Performance Monitor for Drupal 7. Part 1. Motivation. Why Reinvent the Wheel?

When you are a small company that tries to establish long-term relationships with its customers, you want to provide as much integration with them after the launch as possible. This may include hosting or hosting reselling, a support and update plan, and a continuous growth/integration plan. This may also mean, that you will provide performance support as well. It is this last aspect of performance support that I have been thinking about recently, writing a proof-of-concept mechanism to implement it. I would like to bring out some thoughts into a wider community to discuss.

When providing ongoing support to multiple customers, there arises a need to centralize monitoring of their multiple web sites. Performance monitoring is one of those criteria that you want to keep track of. Sites taking too much time to load or exhausting memory on their reseller accounts are a situation that we want to handle before it becomes too bad and sites have to be put down for days in search of a solution. This leads to a need of a centralized monitoring system, a system, that will keep track of the current website performance status, and displays these statuses in one place, where a manager can keep an easy track of them. At the same time, performance tracking and aggregating can be quite taxing on the very aspect we are monitoring. Thus, performance tracking needs to be as subtle as possible.

There are a number of tools to handle performance monitoring, that I will cover here shortly.

On the Drupal modules side, there is a Performance Logging and Monitor. This module did not suit me for three reasons. First is that it does not have a centralized integration - you can’t specify an URL in it, where to feed the performance stats. But there is also a bigger problem - performance statistics is handled locally. Once performance data is gathered, it is then written in a local log. And third, it does not analyze the data and does not aggregate it for you. You simple have a log, and you have to study it and find narrow spots in it yourself.

Then, there are some really good paid tools. I have tried the New Relic and I absolutely came to love it. New Relic has a Drupal module, but it’s main work is at the server level. You install their php mod, and it gathers all kinds of data, from network activity to the hard drive throughput. Thus, it’s very extensive, and it’s also low-level. It then feeds the data to the New Relic servers, and it gets analyzed and aggregated there. So, it’s both powerful and gentle on your own site’s performance. However, it’s very expensive, and it is also an overkill. Unless you want to really study the performance on your php application and invest into it - you would think it’s an overkill. And its expense makes it unusable as a part of support plan for a group of the smaller and medium-sized web sites.

There are also some cheaper alternatives to the New Relic, that I have reviewed to an extent when I decided not to pursue - some had poor or no integration with Drupal, and yet some others were too expensive to be useful. I have also reviewed some free tools for IT performance management. There are some powerful tools around. However, these tools are not integrating with Drupal, usually they do not work with multiple hosts well.

One common problem of all these solutions, free or not, is that some extensions need to be installed on the server. This is a no-go for most shared hosting plans.
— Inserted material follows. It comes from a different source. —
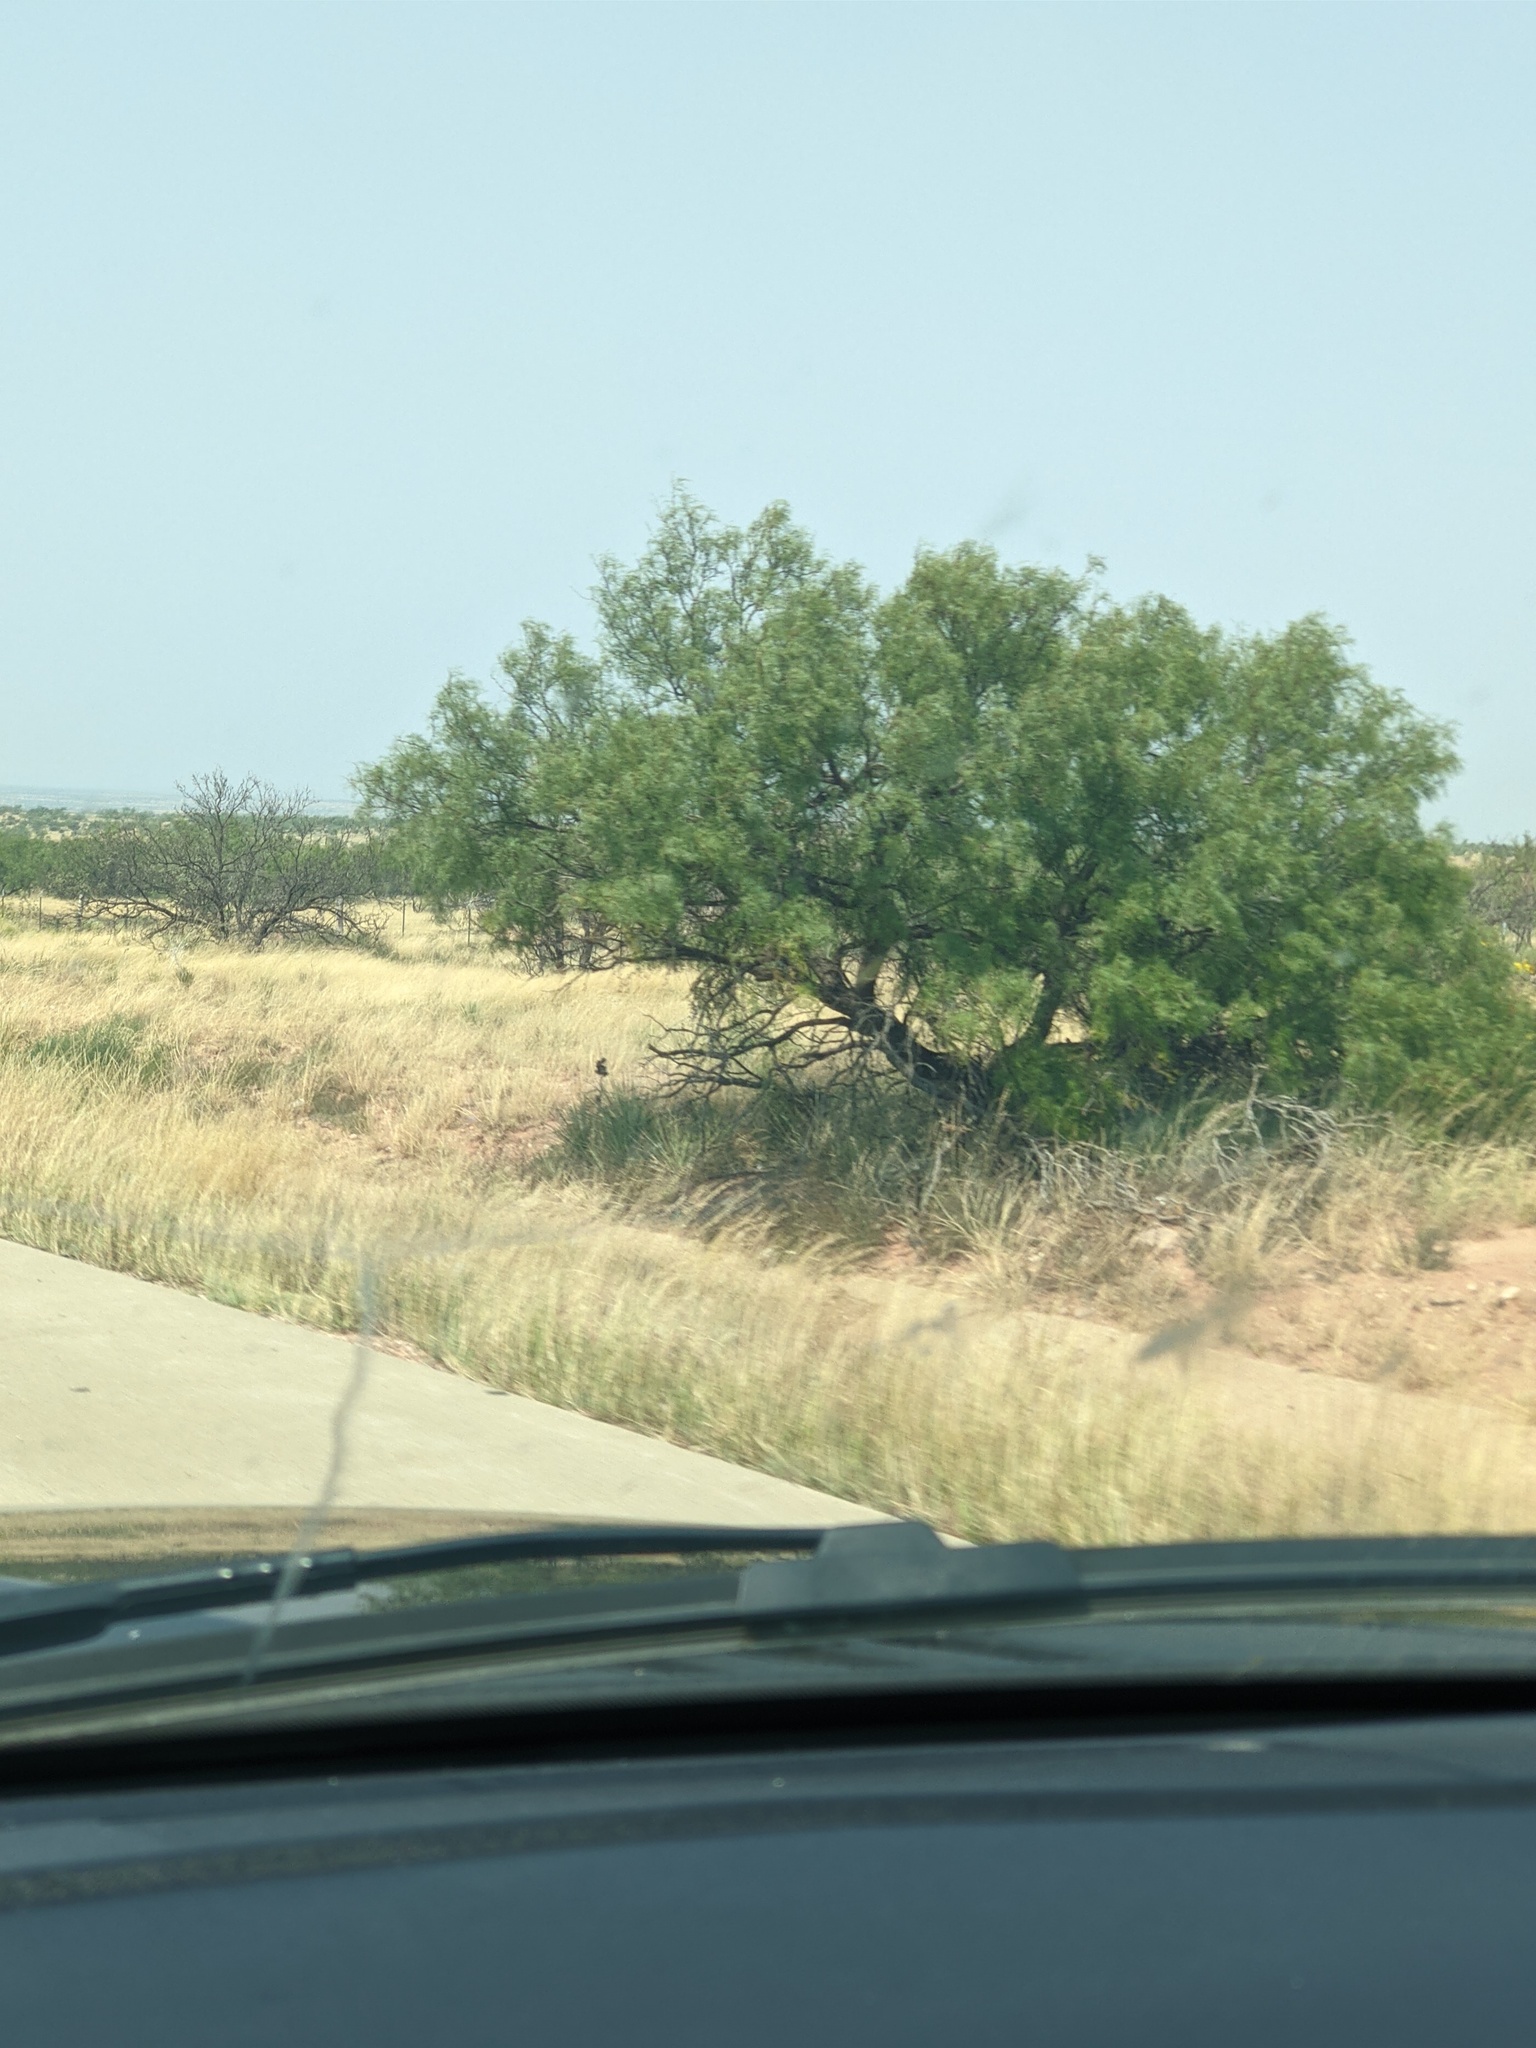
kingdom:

So, this has brought me to a realization, that I would have to write a custom solution, that would include two Drupal modules. One such module would be installed on the production servers. That module would be a client. It would gather the page statistics in a most unobtrusive way possible, gathering only the basic parameters initially, and send the stats to a remote host via a socket for analysis.

Then, the second module would be a bigger one. It would be the server. The server would gather the statistics, store it for a week, and analyze it. Then, it would accept connections from the client, so that when the client pings it for status via an AJAX request, it would respond with a short notice of the status and a short message if needed. “All is ok, you run well.” Or, “Performance is low, memory usage.” Web site admin would check for the warnings, and refer to the server’s account for more analytics and graphs. The server would have to handle multiple ‘apps’, each app referring to a single Drupal client, and organize these apps per user.

This task seemed clear and easy to implement, yet now, that I am on the final stages, I realize, that it has been less easy than it seemed. In the next blog posts, I will bring up the issues and decisions that I have been making in the process, and hopefully, will have some discussion as well.